TO DO:
Wherever a line of the listing holds the string "grade", copy that line.

THE DATA:
----------------

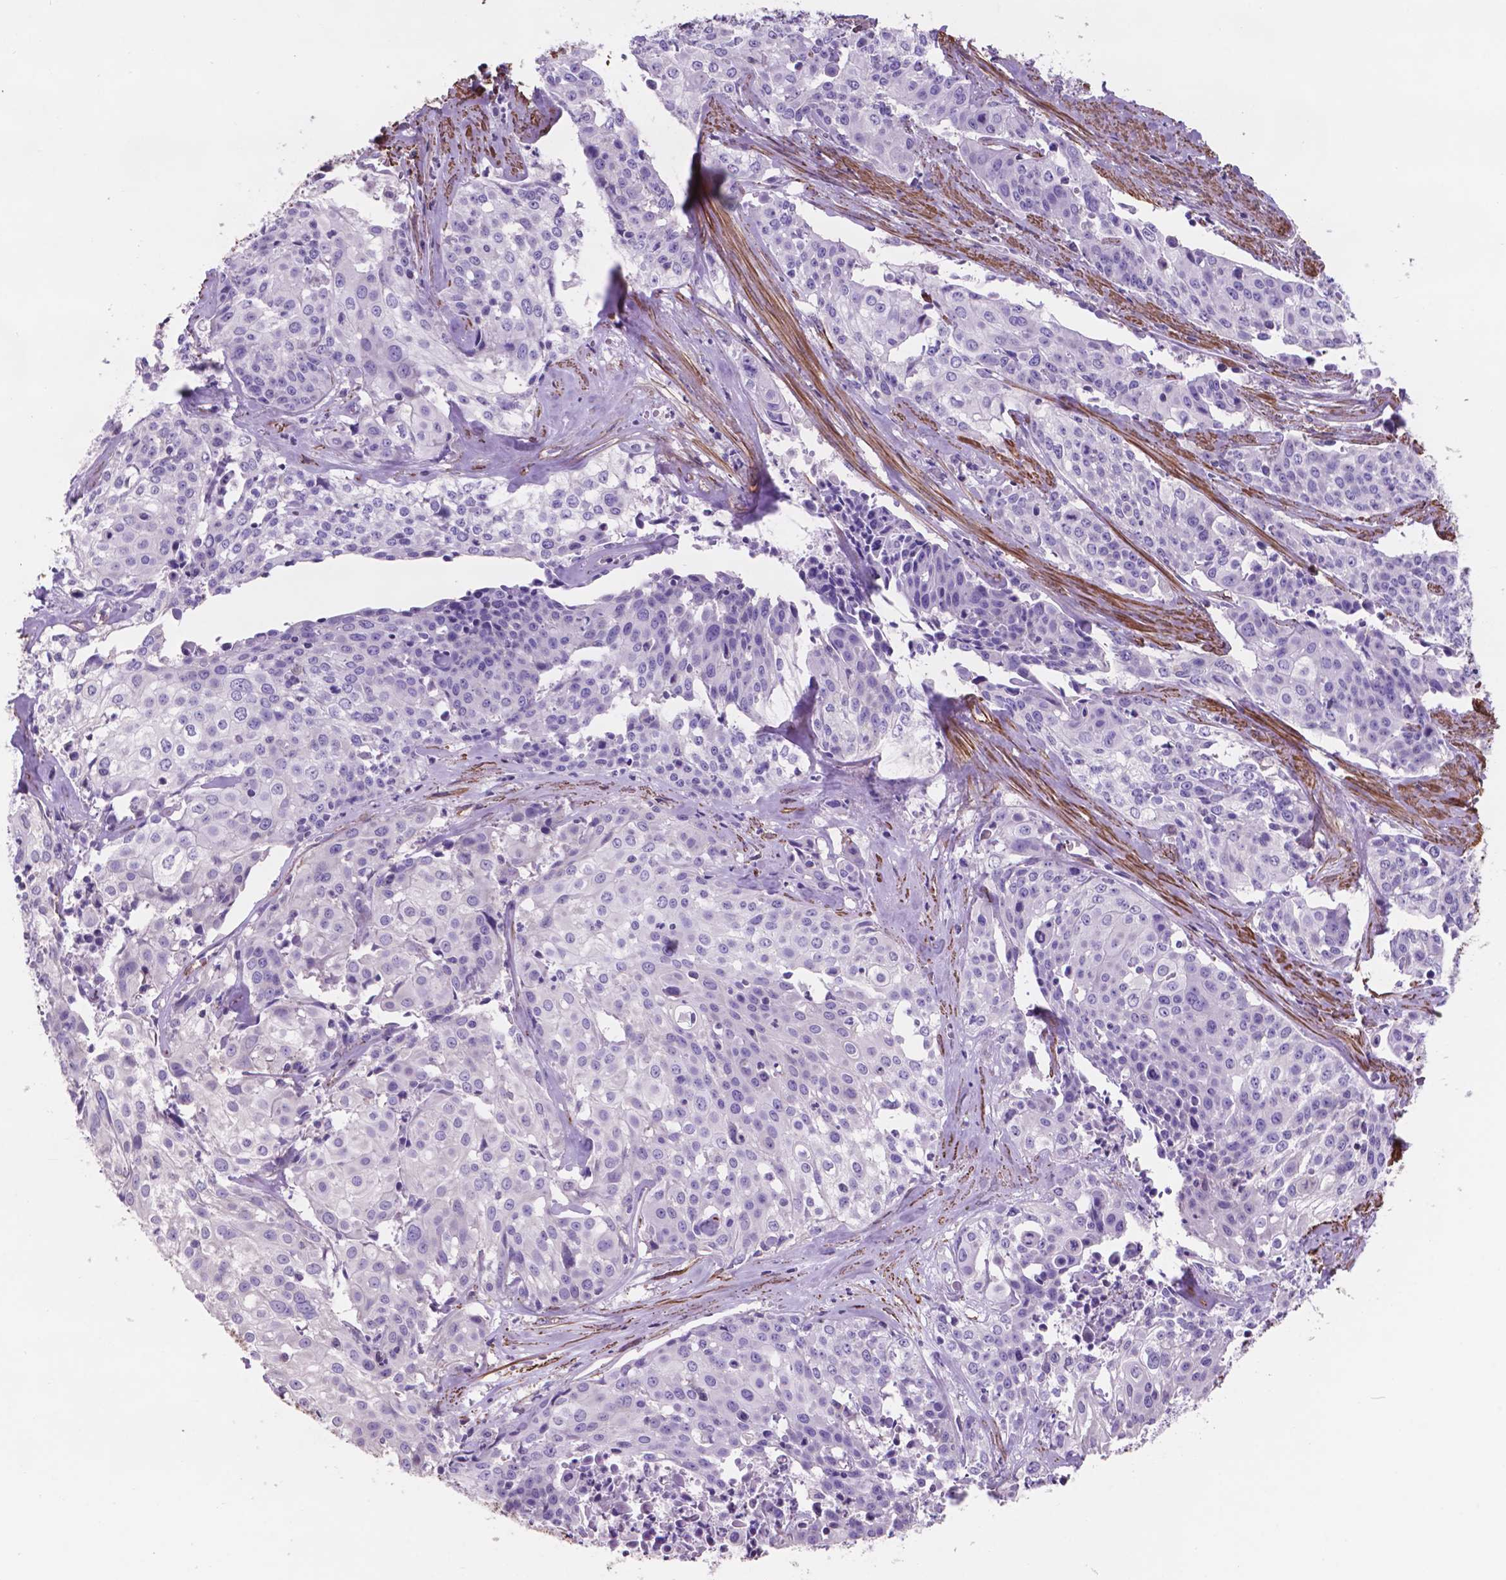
{"staining": {"intensity": "negative", "quantity": "none", "location": "none"}, "tissue": "cervical cancer", "cell_type": "Tumor cells", "image_type": "cancer", "snomed": [{"axis": "morphology", "description": "Squamous cell carcinoma, NOS"}, {"axis": "topography", "description": "Cervix"}], "caption": "DAB immunohistochemical staining of human cervical cancer shows no significant staining in tumor cells. Brightfield microscopy of immunohistochemistry stained with DAB (3,3'-diaminobenzidine) (brown) and hematoxylin (blue), captured at high magnification.", "gene": "TOR2A", "patient": {"sex": "female", "age": 39}}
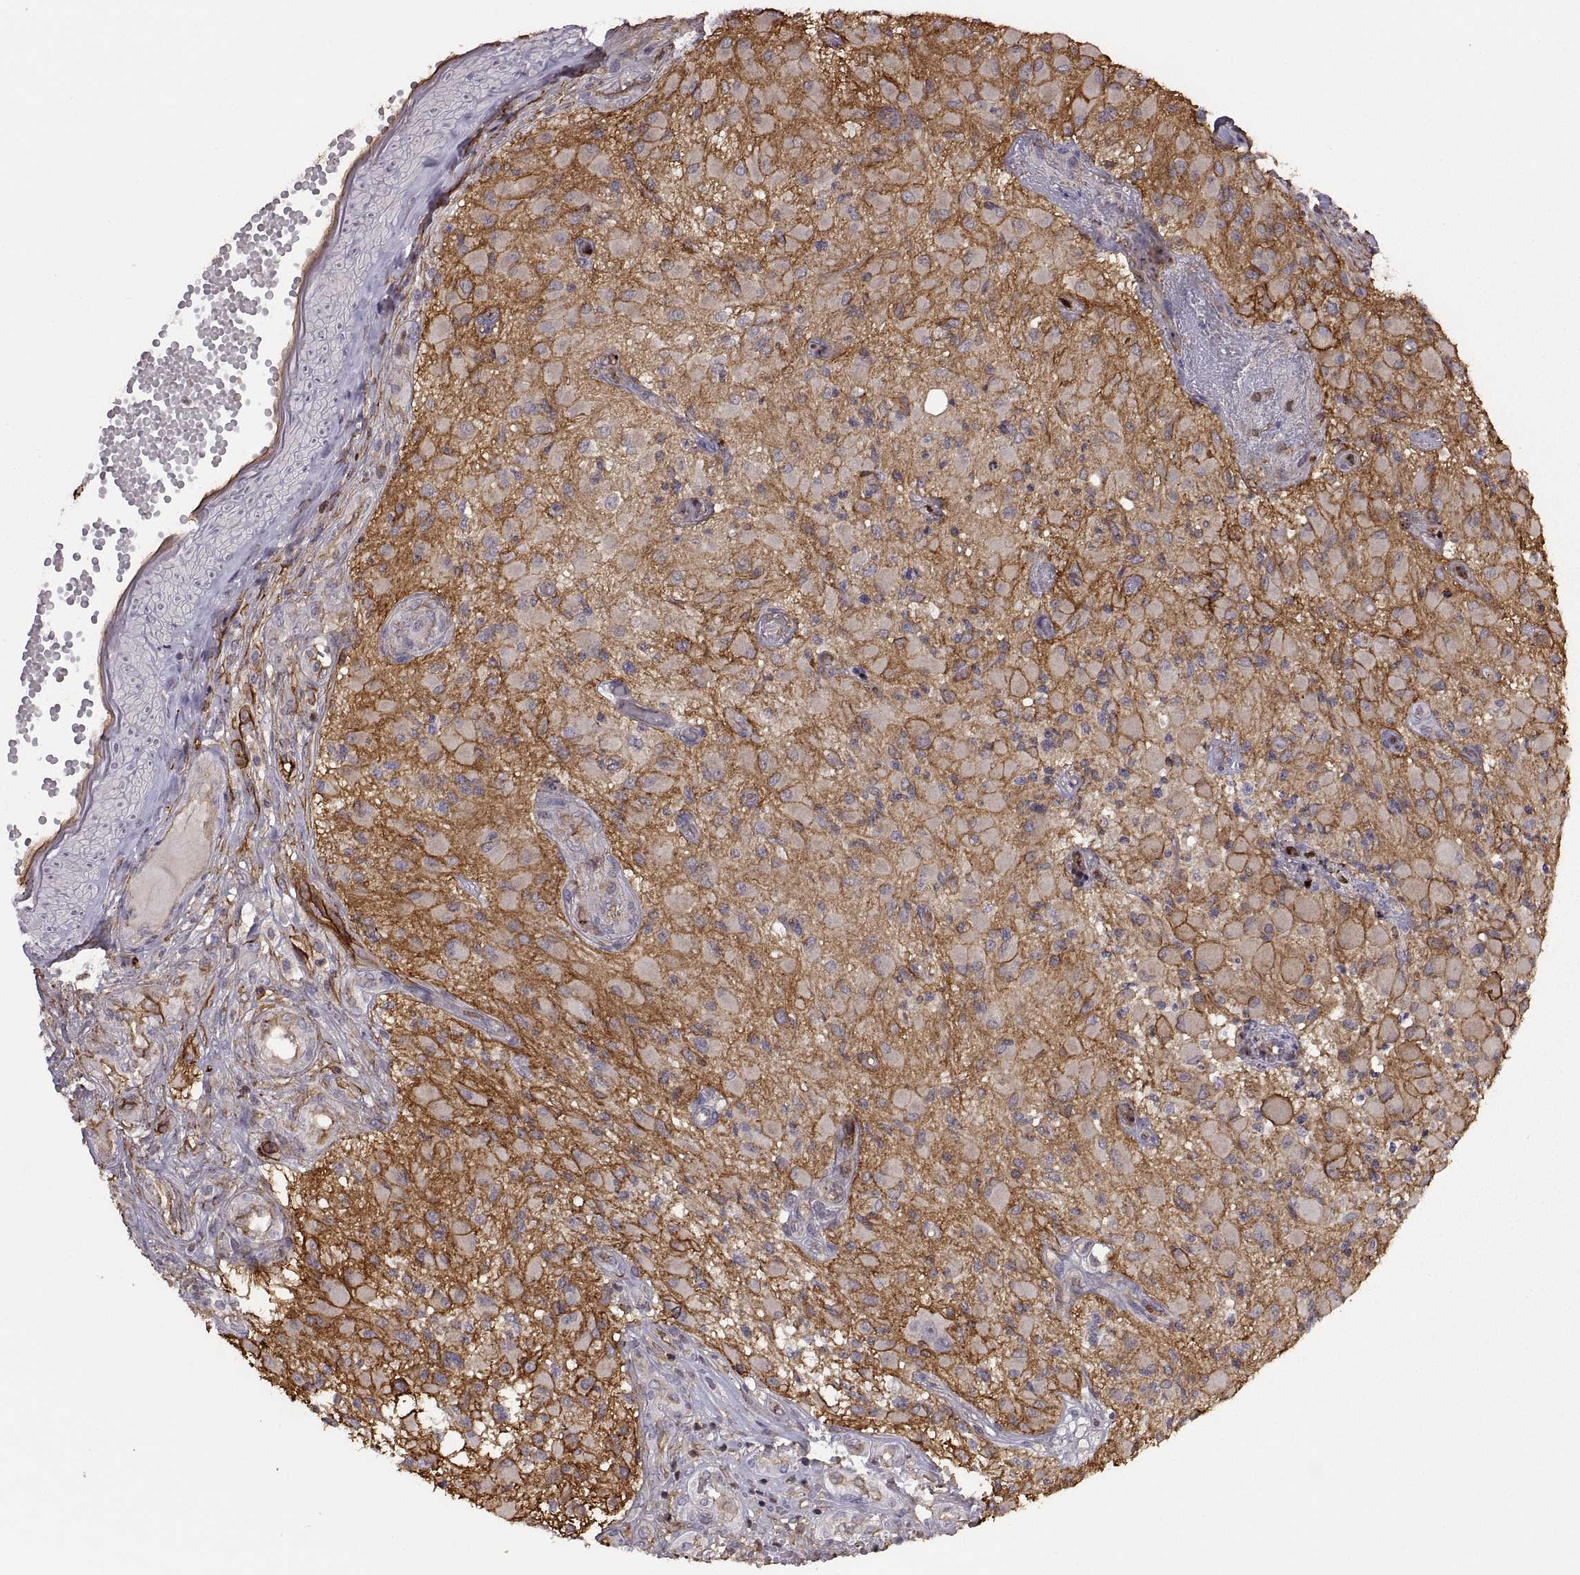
{"staining": {"intensity": "moderate", "quantity": "<25%", "location": "cytoplasmic/membranous"}, "tissue": "glioma", "cell_type": "Tumor cells", "image_type": "cancer", "snomed": [{"axis": "morphology", "description": "Glioma, malignant, High grade"}, {"axis": "topography", "description": "Brain"}], "caption": "Protein staining of malignant glioma (high-grade) tissue reveals moderate cytoplasmic/membranous expression in approximately <25% of tumor cells.", "gene": "S100A10", "patient": {"sex": "female", "age": 63}}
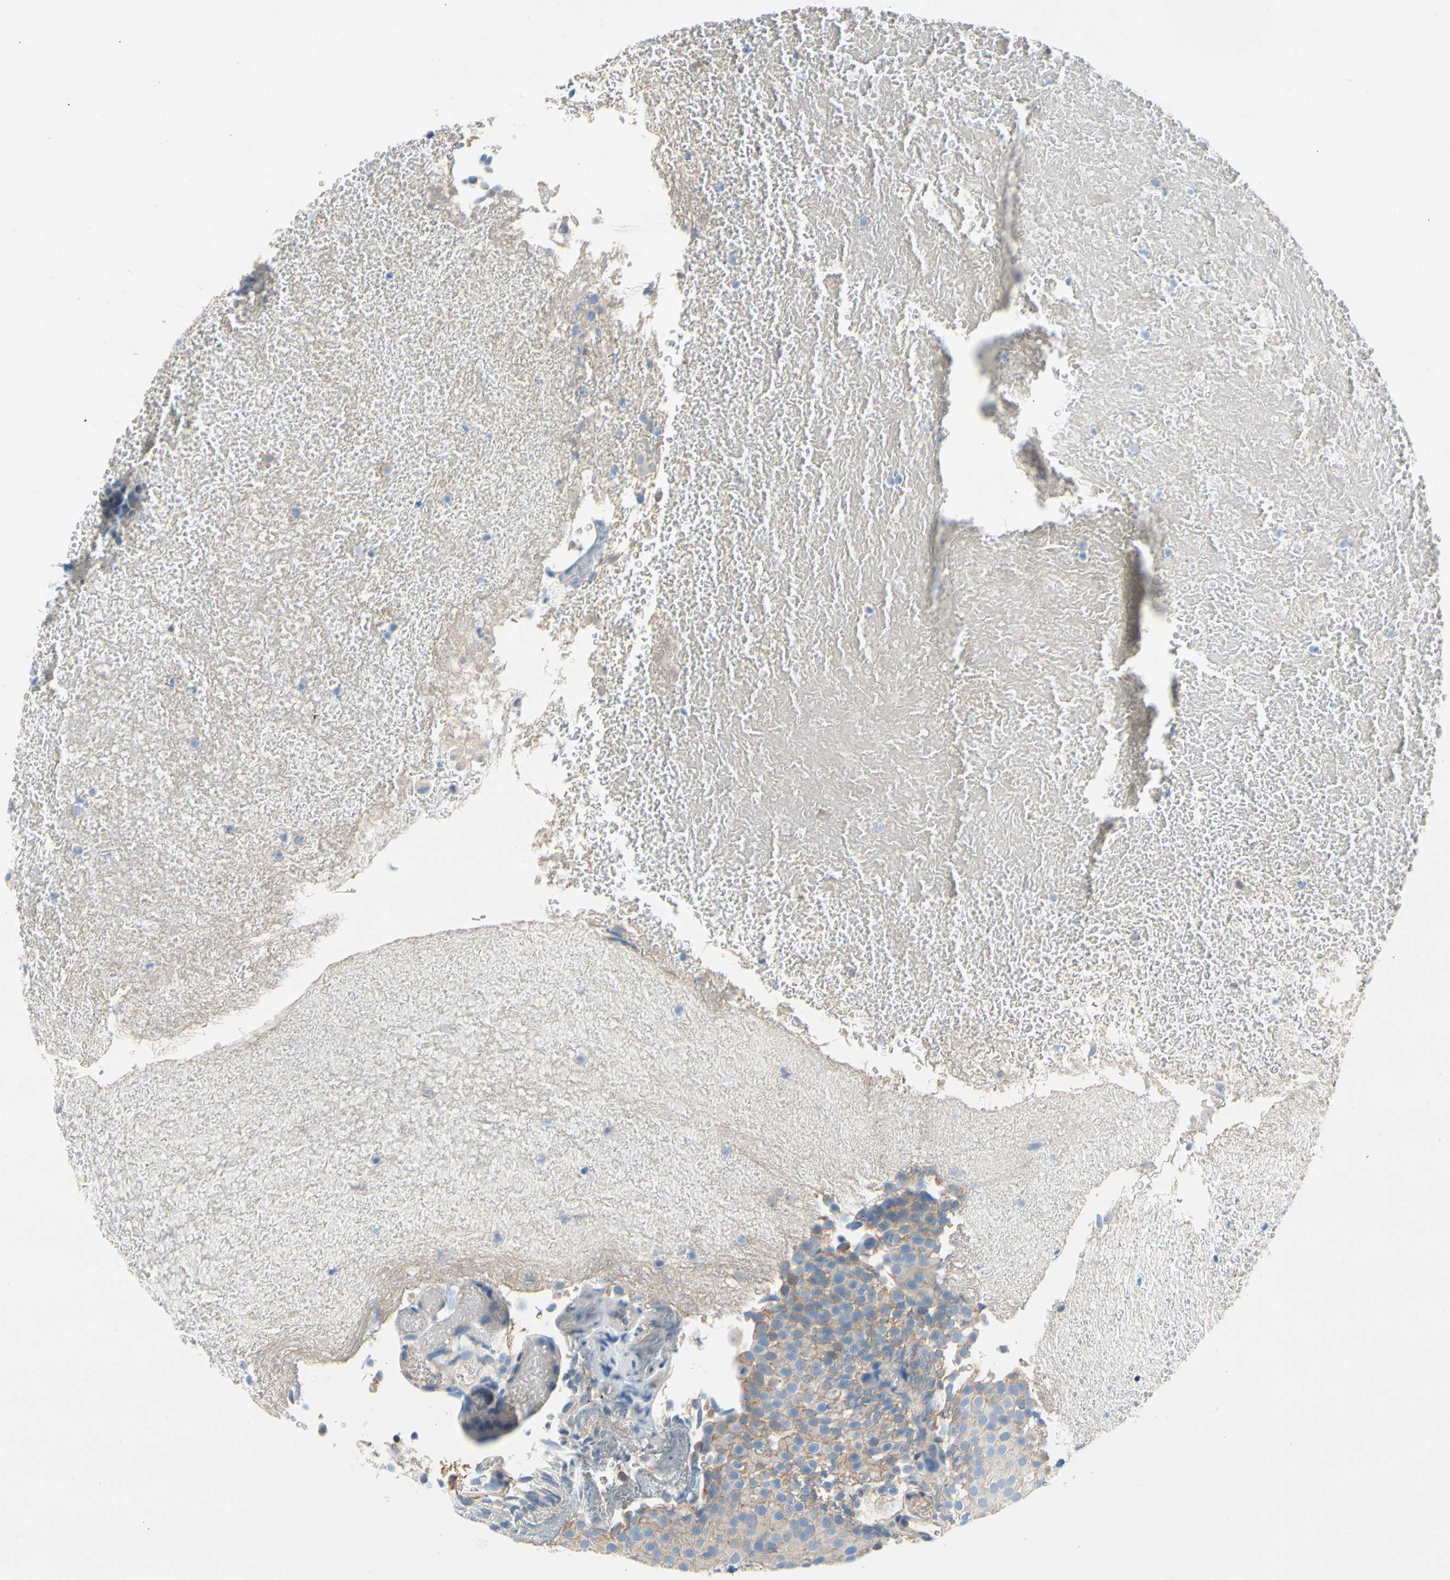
{"staining": {"intensity": "weak", "quantity": ">75%", "location": "cytoplasmic/membranous"}, "tissue": "urothelial cancer", "cell_type": "Tumor cells", "image_type": "cancer", "snomed": [{"axis": "morphology", "description": "Urothelial carcinoma, Low grade"}, {"axis": "topography", "description": "Urinary bladder"}], "caption": "A micrograph of urothelial cancer stained for a protein displays weak cytoplasmic/membranous brown staining in tumor cells.", "gene": "CA14", "patient": {"sex": "male", "age": 78}}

----------------

ANSWER TO THIS EXERCISE:
{"staining": {"intensity": "moderate", "quantity": "<25%", "location": "cytoplasmic/membranous"}, "tissue": "glioma", "cell_type": "Tumor cells", "image_type": "cancer", "snomed": [{"axis": "morphology", "description": "Glioma, malignant, High grade"}, {"axis": "topography", "description": "Brain"}], "caption": "Protein staining of malignant glioma (high-grade) tissue reveals moderate cytoplasmic/membranous expression in approximately <25% of tumor cells.", "gene": "S100A10", "patient": {"sex": "female", "age": 63}}
{"staining": {"intensity": "weak", "quantity": ">75%", "location": "cytoplasmic/membranous"}, "tissue": "urothelial cancer", "cell_type": "Tumor cells", "image_type": "cancer", "snomed": [{"axis": "morphology", "description": "Urothelial carcinoma, Low grade"}, {"axis": "topography", "description": "Urinary bladder"}], "caption": "A micrograph of urothelial cancer stained for a protein displays weak cytoplasmic/membranous brown staining in tumor cells.", "gene": "CA14", "patient": {"sex": "male", "age": 78}}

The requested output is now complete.